Regione che vai, specialità che trovi. È proprio il caso dell’Italia e della sua offerta enogastronomica variegata ed apprezzata in tutto il mondo, in particolare per alcuni prodotti che complice il territorio e il clima sono un unicum a livello mondiale. E fra i paesi in lista per accaparrarsi le eccellenze del Made in Italy c’è la Cina, paese con un mercato sempre più influenzato e sedotto da tale settore. Ma come tutelare al meglio i nostri prodotti? A questo fine è stato ufficialmente stabilito fra Cina e UE un elenco di 200 Indicazioni Geografiche (IG), 100 europee e 100 cinesi, che potranno essere considerate “protette” tramite un accordo bilaterale che verrà firmato entro l’anno. L’Italia entra con ben 26 prodotti: Aceto Balsamico di Modena, Asiago, Asti, Barbaresco, Bardolino Superiore, Barolo, Brachetto d’Acqui, Bresaola della Valtellina, Brunello di Montalcino, Chianti, Prosecco di Conegliano-Valdobbiadene, Dolcetto d’Alba, Franciacorta, Gorgonzola, Grana Padano, Grappa, Montepulciano d’Abruzzo, Mozzarella di bufala campana, Parmigiano Reggiano, Pecorino Romano, Prosciutto di Parma, Prosciutto San Daniele, Soave, Taleggio, Toscano e Nobile di Montepulciano.

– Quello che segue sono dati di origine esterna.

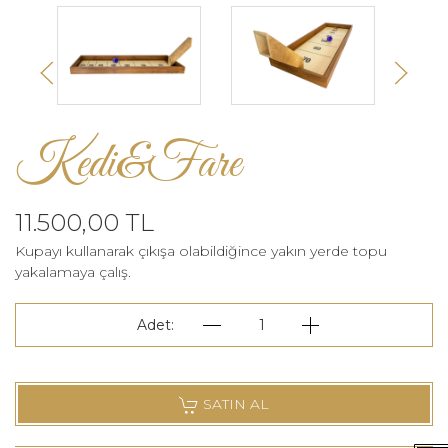
Kedi&Fare
11.500,00 TL
Kupayı kullanarak çıkışa olabildiğince yakın yerde topu
yakalamaya çalış.
Adet:
1
SATIN AL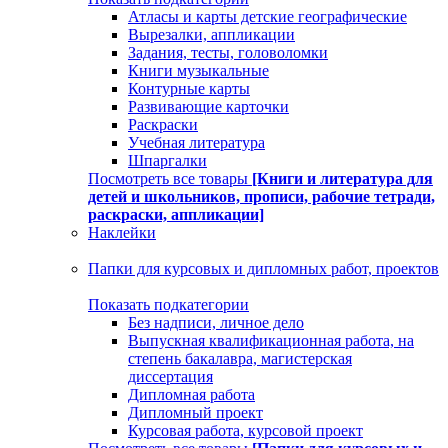
Атласы и карты детские географические
Вырезалки, аппликации
Задания, тесты, головоломки
Книги музыкальные
Контурные карты
Развивающие карточки
Раскраски
Учебная литература
Шпаргалки
Посмотреть все товары
[Книги и литература для
детей и школьников, прописи, рабочие тетради,
раскраски, аппликации]
Наклейки
Папки для курсовых и дипломных работ, проектов
Показать подкатегории
Без надписи, личное дело
Выпускная квалификационная работа, на
степень бакалавра, магистерская
диссертация
Дипломная работа
Дипломный проект
Курсовая работа, курсовой проект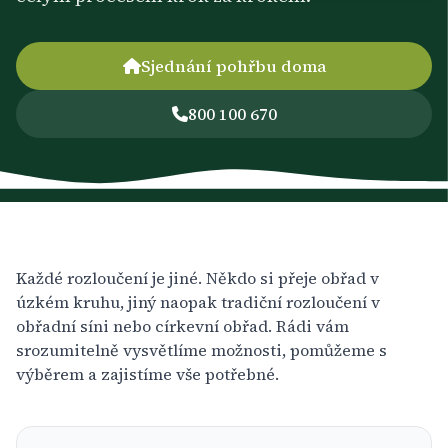
Sjednání pohřbu doma
800 100 670
Každé rozloučení je jiné. Někdo si přeje obřad v
úzkém kruhu, jiný naopak tradiční rozloučení v
obřadní síni nebo církevní obřad. Rádi vám
srozumitelně vysvětlíme možnosti, pomůžeme s
výběrem a zajistíme vše potřebné.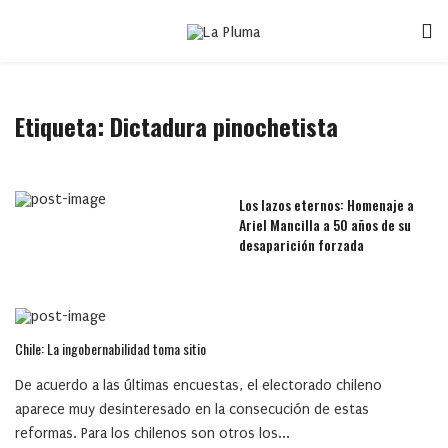
Etiqueta:
Dictadura pinochetista
Los lazos eternos: Homenaje a
Ariel Mancilla a 50 años de su
desaparición forzada
Chile: La ingobernabilidad toma sitio
De acuerdo a las últimas encuestas, el electorado chileno
aparece muy desinteresado en la consecución de estas
reformas. Para los chilenos son otros los...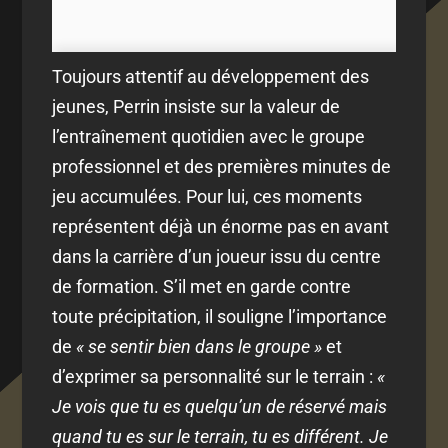
Toujours attentif au développement des
jeunes, Perrin insiste sur la valeur de
l’entraînement quotidien avec le groupe
professionnel et des premières minutes de
jeu accumulées. Pour lui, ces moments
représentent déjà un énorme pas en avant
dans la carrière d’un joueur issu du centre
de formation. S’il met en garde contre
toute précipitation, il souligne l’importance
de
« se sentir bien dans le groupe »
et
d’exprimer sa personnalité sur le terrain :
«
Je vois que tu es quelqu’un de réservé mais
quand tu es sur le terrain, tu es différent. Je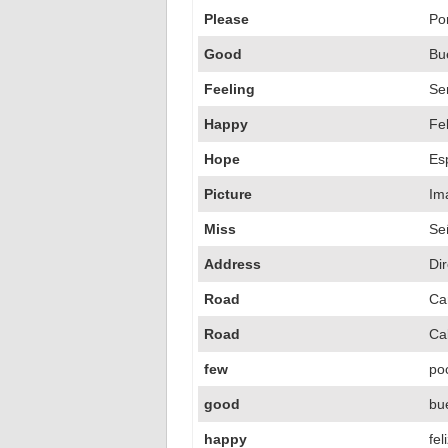
Please
Po
Good
Bu
Feeling
Se
Happy
Fel
Hope
Es
Picture
Im
Miss
Se
Address
Di
Road
Ca
Road
Ca
few
po
good
bu
happy
fel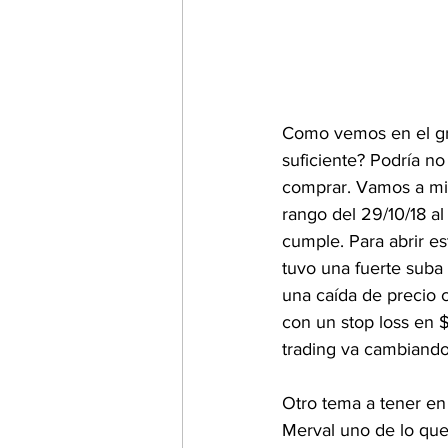
Como vemos en el grá
suficiente? Podría no
comprar. Vamos a mira
rango del 29/10/18 al
cumple. Para abrir e
tuvo una fuerte suba 
una caída de precio 
con un stop loss en 
trading va cambiando
Otro tema a tener en
Merval uno de lo que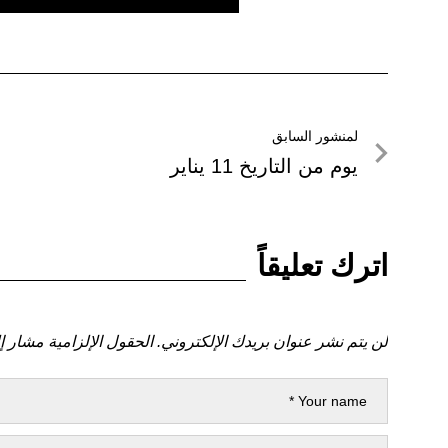
تصفّح
لمنشور السابق
لمنشور
يوم من التاريخ 11 يناير
المقالات
السابق
اترك تعليقاً
لن يتم نشر عنوان بريدك الإلكتروني.
الحقول الإلزامية مشار إل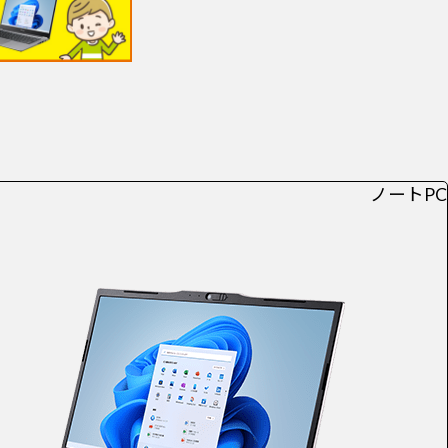
ノートPC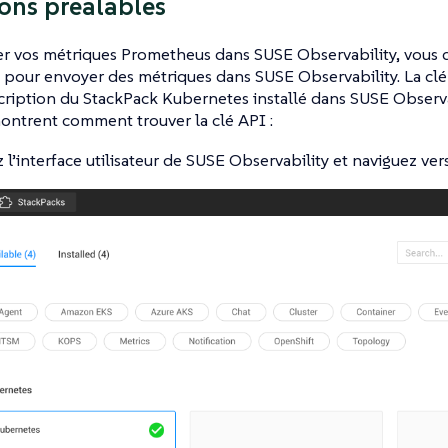
ons préalables
er vos métriques Prometheus dans SUSE Observability, vous d
e pour envoyer des métriques dans SUSE Observability. La clé
cription du StackPack Kubernetes installé dans SUSE Observa
ontrent comment trouver la clé API :
 l’interface utilisateur de SUSE Observability et naviguez ve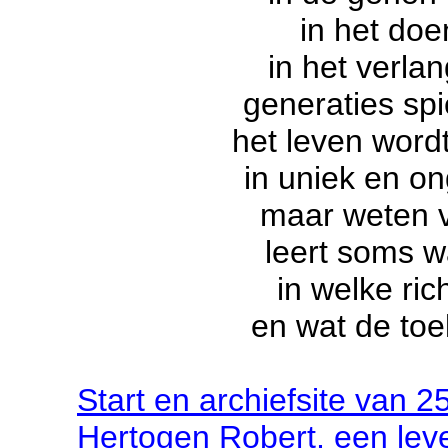
in het doe
in het verla
generaties spi
het leven wordt
in uniek en o
maar weten 
leert soms w
in welke ric
en wat de to
Start
en archief
site
van
2
Hertogen Robert, een lev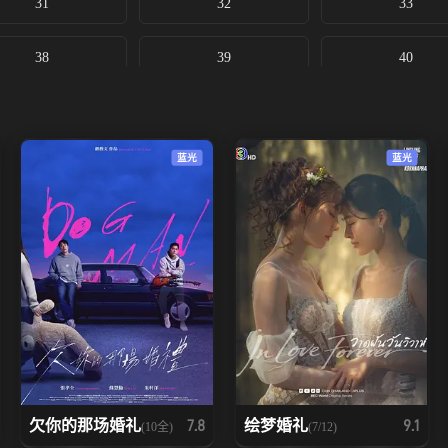
31
32
33
38
39
40
蓝光
蓝光
欠你的那场婚礼
绘梦婚礼
7.8
9.1
(10全)
(7/12)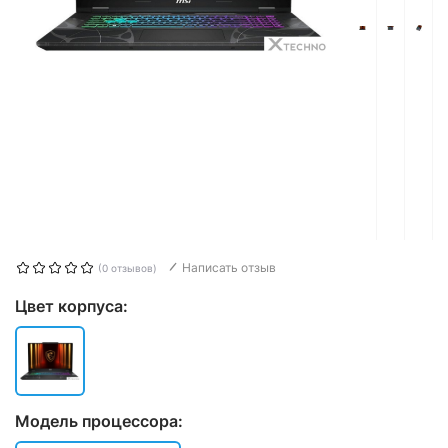
Написать отзыв
(0 отзывов)
Цвет корпуса:
Модель процессора: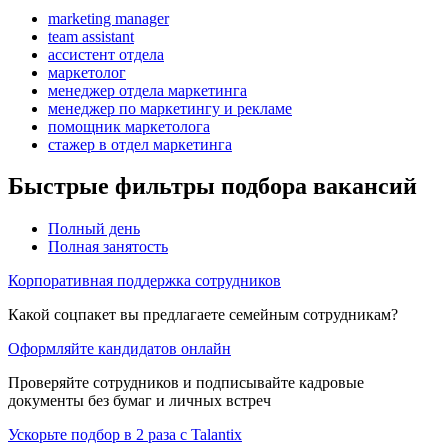
marketing manager
team assistant
ассистент отдела
маркетолог
менеджер отдела маркетинга
менеджер по маркетингу и рекламе
помощник маркетолога
стажер в отдел маркетинга
Быстрые фильтры подбора вакансий
Полный день
Полная занятость
Корпоративная поддержка сотрудников
Какой соцпакет вы предлагаете семейным сотрудникам?
Оформляйте кандидатов онлайн
Проверяйте сотрудников и подписывайте кадровые
документы без бумаг и личных встреч
Ускорьте подбор в 2 раза с Talantix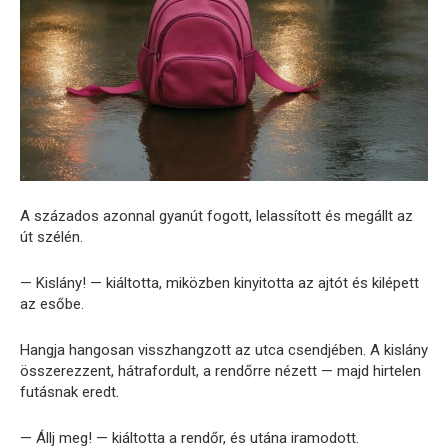
A százados azonnal gyanút fogott, lelassított és megállt az
út szélén.
— Kislány! — kiáltotta, miközben kinyitotta az ajtót és kilépett
az esőbe.
Hangja hangosan visszhangzott az utca csendjében. A kislány
összerezzent, hátrafordult, a rendőrre nézett — majd hirtelen
futásnak eredt.
— Állj meg! — kiáltotta a rendőr, és utána iramodott.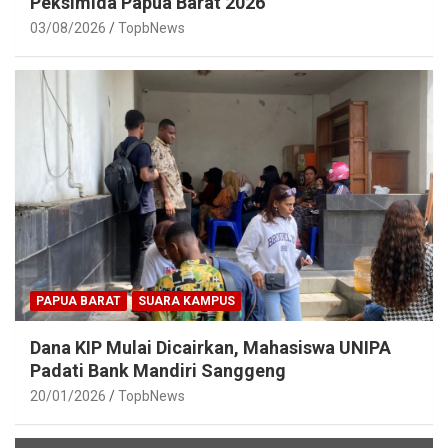
Peksimida Papua Barat 2026
03/08/2026
TopbNews
PAPUA BARAT
SUARA KAMPUS
Dana KIP Mulai Dicairkan, Mahasiswa UNIPA
Padati Bank Mandiri Sanggeng
20/01/2026
TopbNews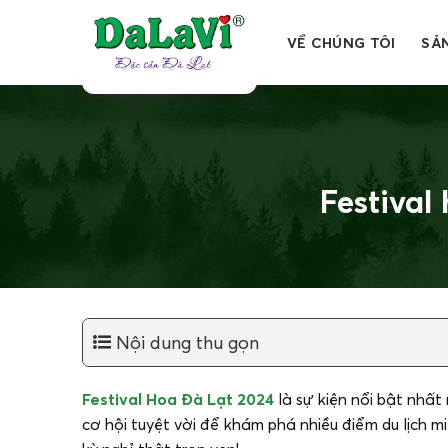
Bỏ
qua
VỀ CHÚNG TÔI
SẢ
nội
dung
Festival
Nội dung thu gọn
Festival Hoa Đà Lạt 2024
là sự kiện nổi bật nhấ
cơ hội tuyệt vời để khám phá nhiều điểm du lịch 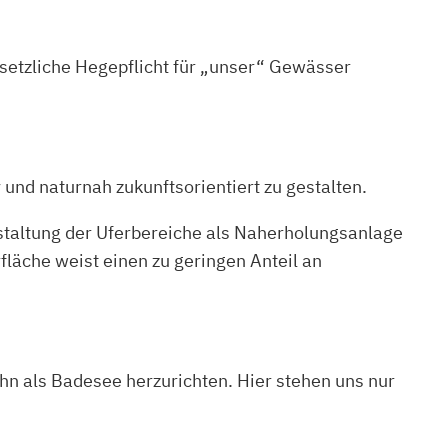
esetzliche Hegepflicht für „unser“ Gewässer
 und naturnah zukunftsorientiert zu gestalten.
taltung der Uferbereiche als Naherholungsanlage
läche weist einen zu geringen Anteil an
ihn als Badesee herzurichten. Hier stehen uns nur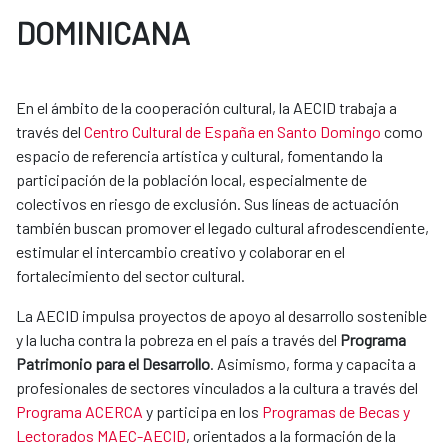
DOMINICANA
En el ámbito de la cooperación cultural, la AECID trabaja a
través del
Centro Cultural de España en Santo Domingo
como
espacio de referencia artística y cultural, fomentando la
participación de la población local, especialmente de
colectivos en riesgo de exclusión. Sus líneas de actuación
también buscan promover el legado cultural afrodescendiente,
estimular el intercambio creativo y colaborar en el
fortalecimiento del sector cultural.
La AECID impulsa proyectos de apoyo al desarrollo sostenible
y la lucha contra la pobreza en el país a través del
Programa
Patrimonio para el Desarrollo
. Asimismo, forma y capacita a
profesionales de sectores vinculados a la cultura a través del
Programa ACERCA
y participa en los
Programas de Becas y
Lectorados MAEC-AECID
, orientados a la formación de la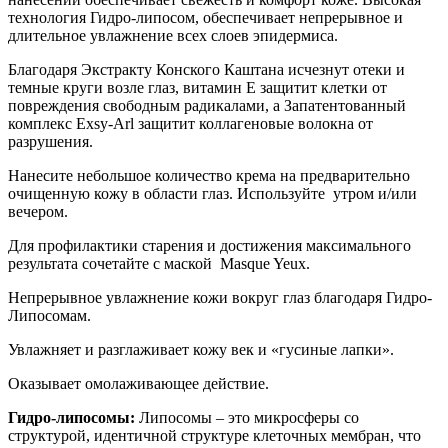
технология Гидро-липосом, обеспечивает непрерывное и
длительное увлажнение всех слоев эпидермиса.
Благодаря Экстракту Конского Каштана исчезнут отеки и
темные круги возле глаз, витамин Е защитит клетки от
повреждения свободным радикалами, а Запатентованный
комплекс Exsy-Arl защитит коллагеновые волокна от
разрушения.
Нанесите небольшое количество крема на предварительно
очищенную кожу в области глаз. Используйте утром и/или
вечером.
Для профилактики старения и достижения максимального
результата сочетайте с маской Masque Yeux.
Непрерывное увлажнение кожи вокруг глаз благодаря Гидро-
Липосомам.
Увлажняет и разглаживает кожу век и «гусиные лапки».
Оказывает омолаживающее действие.
Гидро-липосомы:
Липосомы – это микросферы со
структурой, идентичной структуре клеточных мембран, что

Oltre ad avere un ruolo da protagonista all’interno dell’elenco, l’Italia si classifica in generale in Europa come il paese con il più alto numero di denominazioni di origine protetta (DOP) e di indicazione geografica (IG), a dimostrazione dell’alta qualità delle produzioni e del legame fra il prodotto e il territorio d’origine.